» Texto fornecido
|---|

A Eurásia toma forma: Como a SCO acaba de inverter a ordem mundial

– Enquanto um Ocidente à deriva observava, a reunião no 20º aniversário da Organização de Cooperação de Xangai foi focada a laser em dois resultados-chave concretos:   moldar o Afeganistão e desencadear uma integração euro-asiática de espectro total

Pepe Escobar [*]

Os participantes da SCO de Dushanbe.

Os dois momentos definidores da histórica cimeira do 20º aniversário da Organização de Cooperação de Shangai (SCO, na sigla em inglês), em Dushanbe, Tadjiquistão, foram os discursos chave dos – de quem mais poderia ser – líderes da parceria estratégica, a Rússia e a China.

Xi Jinping: “Hoje lançaremos os procedimentos para admitir o Irão como membro pleno do SCO”.

Vladimir Putin: “Gostaria de destacar o Memorando de Entendimento hoje assinado entre o Secretariado da SCO e a Comissão Económica Euro-asiática. Ele é concebido claramente para promover a ideia da Rússia do estabelecimento de uma Grande Parceria Euro-asiática que cubra a SCO, a EAEU (Eurasian Economic Union), a ASEAN (Associação de Nações do Sudeste Asiático) e a Belt and Road Initiative (BRI) da China”.

Em suma, durante o fim de semana o Irão foi consagrado no seu legítimo e primordial papel eurasiano e todos os caminhos de integração da Eurásia convergiram rumo a um novo paradigma geopolítico – e geoeconómico – com um estrondo sónico que obrigatoriamente ressoará pelo resto do século.

|---|

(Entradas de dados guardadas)
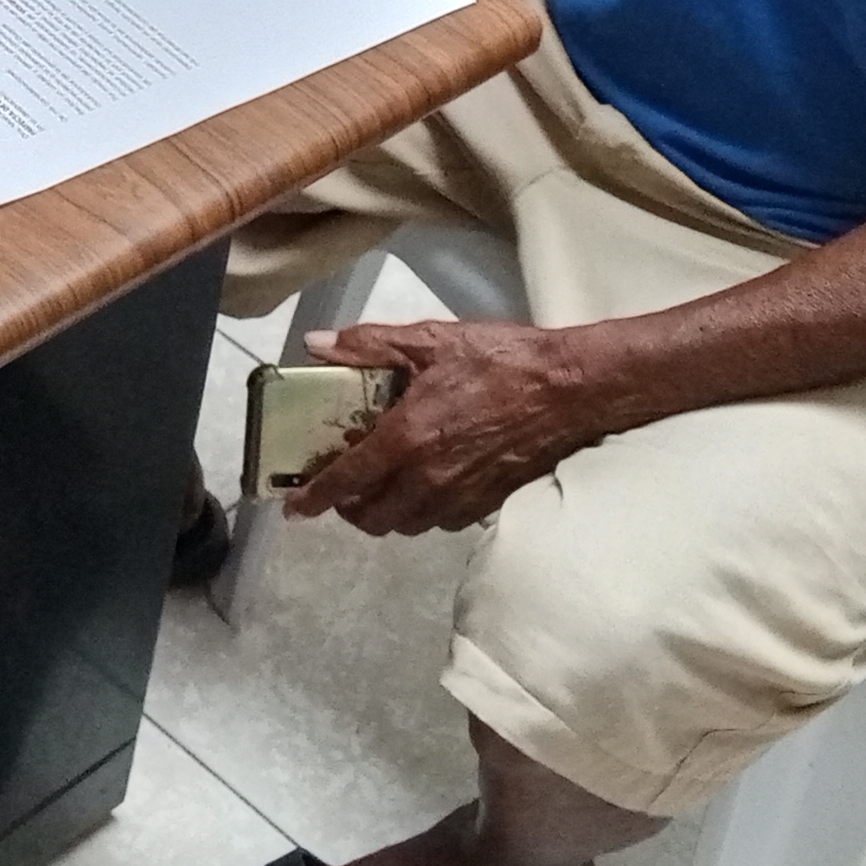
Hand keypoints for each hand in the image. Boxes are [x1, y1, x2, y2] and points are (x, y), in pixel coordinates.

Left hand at [286, 320, 616, 534]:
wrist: (570, 388)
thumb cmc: (500, 360)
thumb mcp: (430, 340)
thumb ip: (368, 345)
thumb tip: (316, 345)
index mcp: (408, 437)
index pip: (348, 481)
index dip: (316, 498)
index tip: (294, 508)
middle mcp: (430, 477)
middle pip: (375, 518)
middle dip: (350, 510)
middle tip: (343, 489)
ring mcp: (462, 496)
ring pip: (410, 525)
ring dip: (387, 514)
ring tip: (382, 487)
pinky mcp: (490, 502)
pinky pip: (444, 522)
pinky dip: (425, 512)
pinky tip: (426, 484)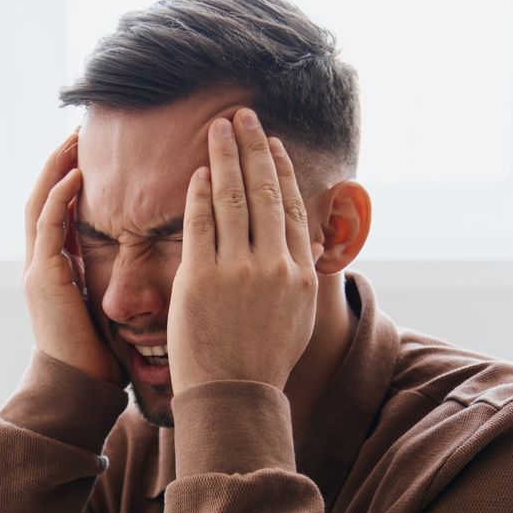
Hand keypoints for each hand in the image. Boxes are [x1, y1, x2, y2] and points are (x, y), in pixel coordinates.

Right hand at [22, 127, 126, 387]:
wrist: (76, 387)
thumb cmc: (99, 357)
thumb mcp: (108, 308)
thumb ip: (116, 282)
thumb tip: (149, 267)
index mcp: (56, 270)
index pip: (59, 212)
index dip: (70, 180)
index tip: (90, 152)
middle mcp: (41, 264)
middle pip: (43, 198)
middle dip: (58, 163)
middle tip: (78, 131)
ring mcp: (37, 268)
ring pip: (39, 203)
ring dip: (56, 168)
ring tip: (73, 138)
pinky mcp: (43, 276)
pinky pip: (48, 224)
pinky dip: (60, 196)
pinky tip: (77, 173)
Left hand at [166, 108, 321, 394]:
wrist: (232, 397)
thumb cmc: (262, 362)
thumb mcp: (298, 319)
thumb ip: (303, 276)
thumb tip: (314, 247)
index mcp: (299, 273)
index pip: (292, 207)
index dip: (281, 170)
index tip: (272, 144)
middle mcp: (274, 265)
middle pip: (265, 191)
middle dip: (253, 147)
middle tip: (243, 115)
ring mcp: (237, 270)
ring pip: (233, 198)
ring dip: (225, 156)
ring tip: (218, 127)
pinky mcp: (201, 278)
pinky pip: (200, 224)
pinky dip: (200, 194)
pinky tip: (198, 172)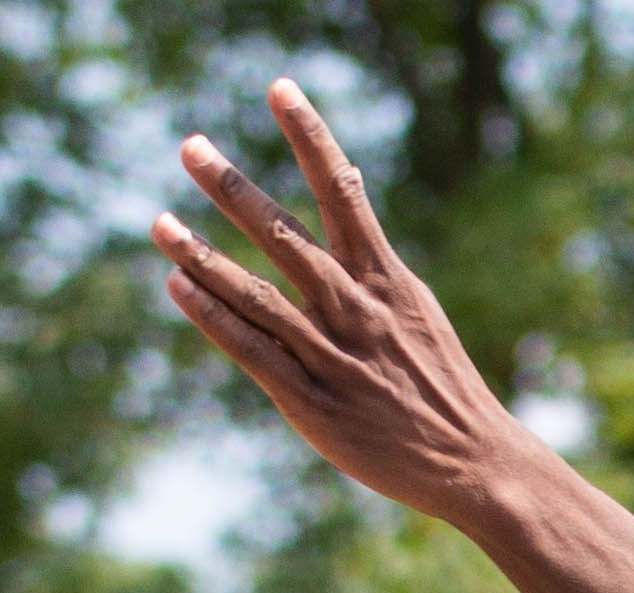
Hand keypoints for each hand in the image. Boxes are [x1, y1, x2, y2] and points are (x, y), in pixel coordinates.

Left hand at [153, 81, 525, 523]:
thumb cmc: (441, 388)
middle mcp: (355, 307)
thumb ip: (372, 269)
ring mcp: (331, 355)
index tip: (279, 89)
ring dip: (202, 255)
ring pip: (256, 293)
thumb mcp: (417, 312)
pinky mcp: (311, 402)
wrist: (473, 462)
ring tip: (159, 221)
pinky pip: (252, 350)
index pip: (343, 188)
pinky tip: (179, 285)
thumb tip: (346, 212)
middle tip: (189, 146)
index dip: (309, 135)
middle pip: (283, 233)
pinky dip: (214, 317)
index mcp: (386, 279)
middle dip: (232, 188)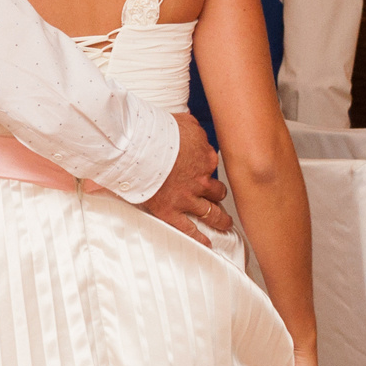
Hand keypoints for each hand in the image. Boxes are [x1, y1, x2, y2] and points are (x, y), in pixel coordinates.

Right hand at [131, 113, 231, 245]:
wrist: (140, 147)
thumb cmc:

|---|

» Instruções
Reproduza sem qualquer alteração o trecho do texto sobre a cimeira da SCO, mais acima, que vai desde "A Eurásia toma" até "SCO de Dushanbe.".

» Resultado
A Eurásia toma forma: Como a SCO acaba de inverter a ordem mundial

– Enquanto um Ocidente à deriva observava, a reunião no 20º aniversário da Organização de Cooperação de Xangai foi focada a laser em dois resultados-chave concretos:   moldar o Afeganistão e desencadear uma integração euro-asiática de espectro total

Pepe Escobar [*]

Os participantes da SCO de Dushanbe.